Having completed marathons all over the world, it would be safe to say that Milind and Ankita are at peak fitness. But their extraordinary feats are achieved by rather ordinary daily schedules. Milind’s main daily fitness routine involves a short run and multiple sets of push-ups. He states in the book, “On most days, it is just pull-ups and the push-ups, a total daily workout of 3 to 7 minutes max!” Given how simple they make fitness sound, I ask them why more of us do not make it a priority in our lives. Milind has an apt theory; “As technology started getting more and more sophisticated, it became easier and easier and more and more comfortable for us to survive. But comfort and ease are not necessarily what we need. What we need, what we evolved for, even mentally and physically is to challenge the human body. Without challenge, we disintegrate. If you do not challenge yourself every day, consciously create small challenges for yourself, your body begins to get weaker and weaker. Your mind begins to get weaker and weaker, but we don’t know that.

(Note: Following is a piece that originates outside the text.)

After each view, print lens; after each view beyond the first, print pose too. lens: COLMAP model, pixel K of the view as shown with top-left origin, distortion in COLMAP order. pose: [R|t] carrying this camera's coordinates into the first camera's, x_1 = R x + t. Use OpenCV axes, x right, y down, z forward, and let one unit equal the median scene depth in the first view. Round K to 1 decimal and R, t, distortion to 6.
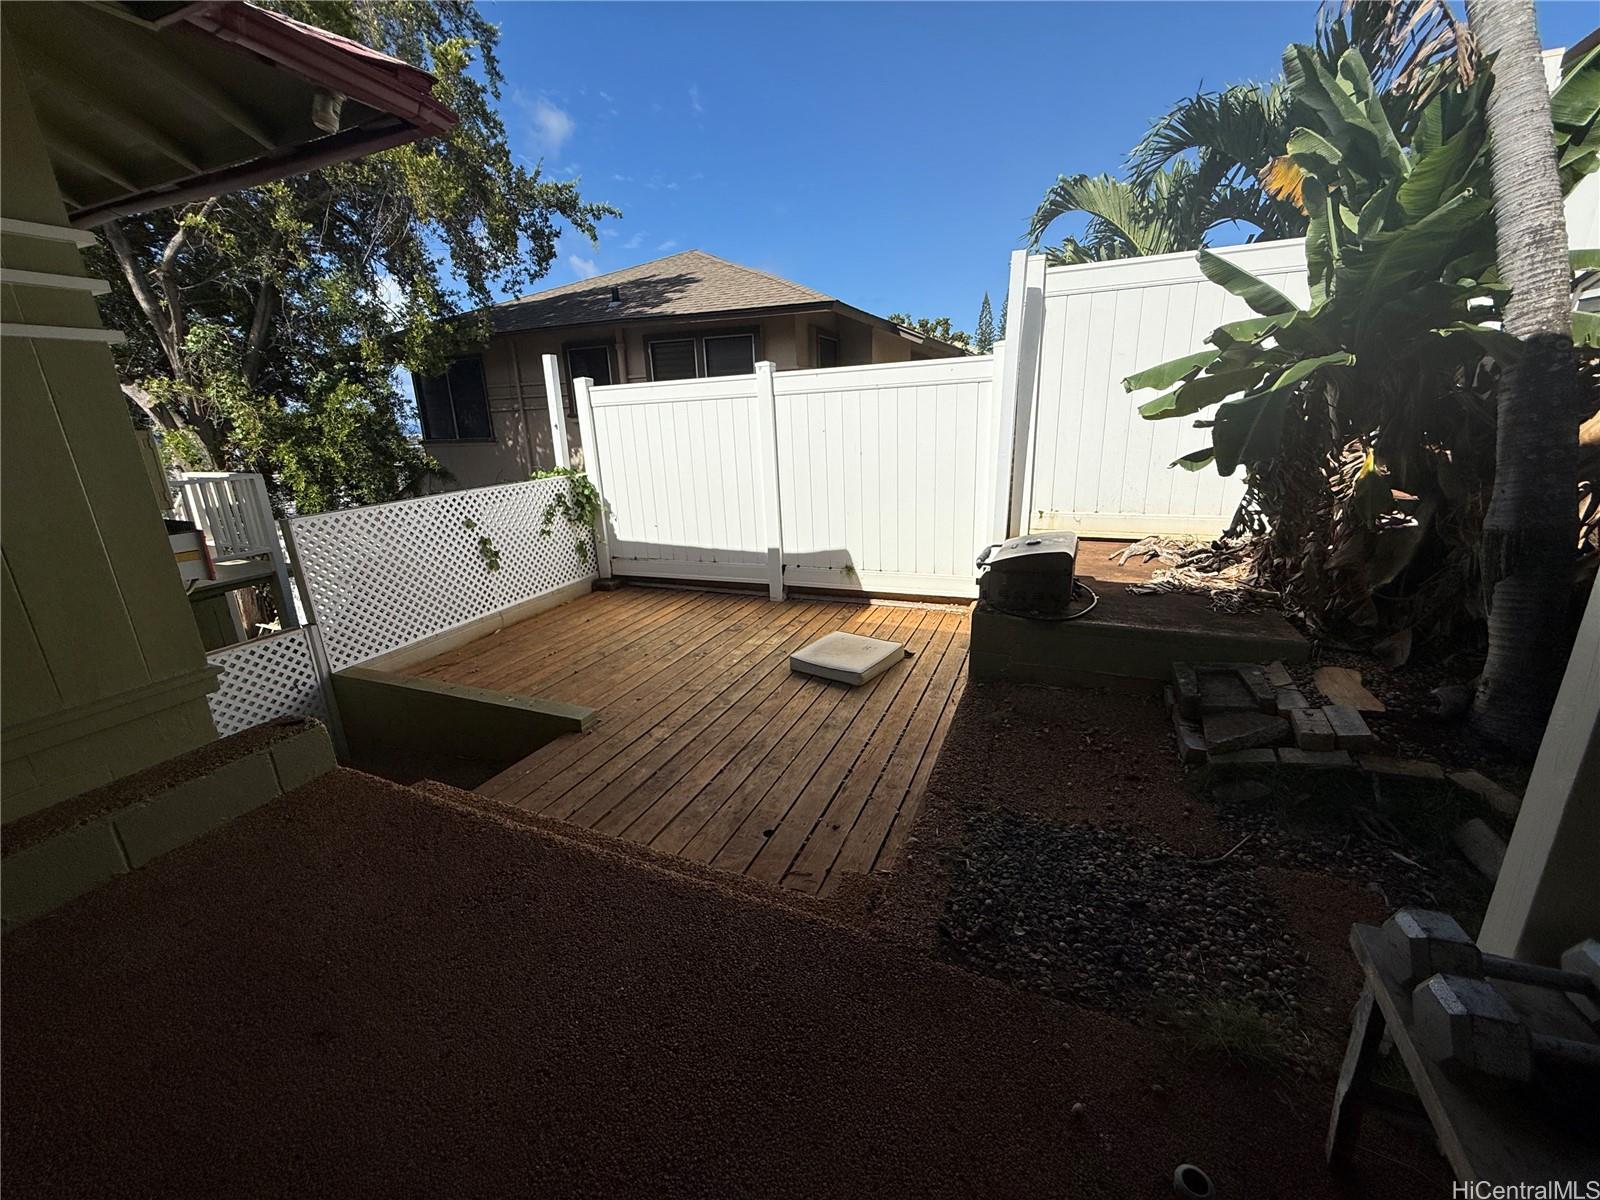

It is not something we’re taught. That is not something that’s instinctive to know. Instinctive is to eat things that the body craves, which is what the big food industries depend on—salt, fat and sugar.” Keep Moving thus has a rather simple lesson—take the stairs, not the escalator, walk to the neighbourhood shop, don’t drive, spurn packaged food, and just don’t be stationary. While being active if you succeed at completing a marathon—all power to you.
I finally ask the Somans if the title “India’s Fittest Family” is a heavy burden to bear. Milind is quick to say that he believes in carrying no burdens. Usha lays all doubts to rest, when she replies, “You’re not doing things to inspire people. People get inspired by what you are doing, so that can’t be a burden to you.”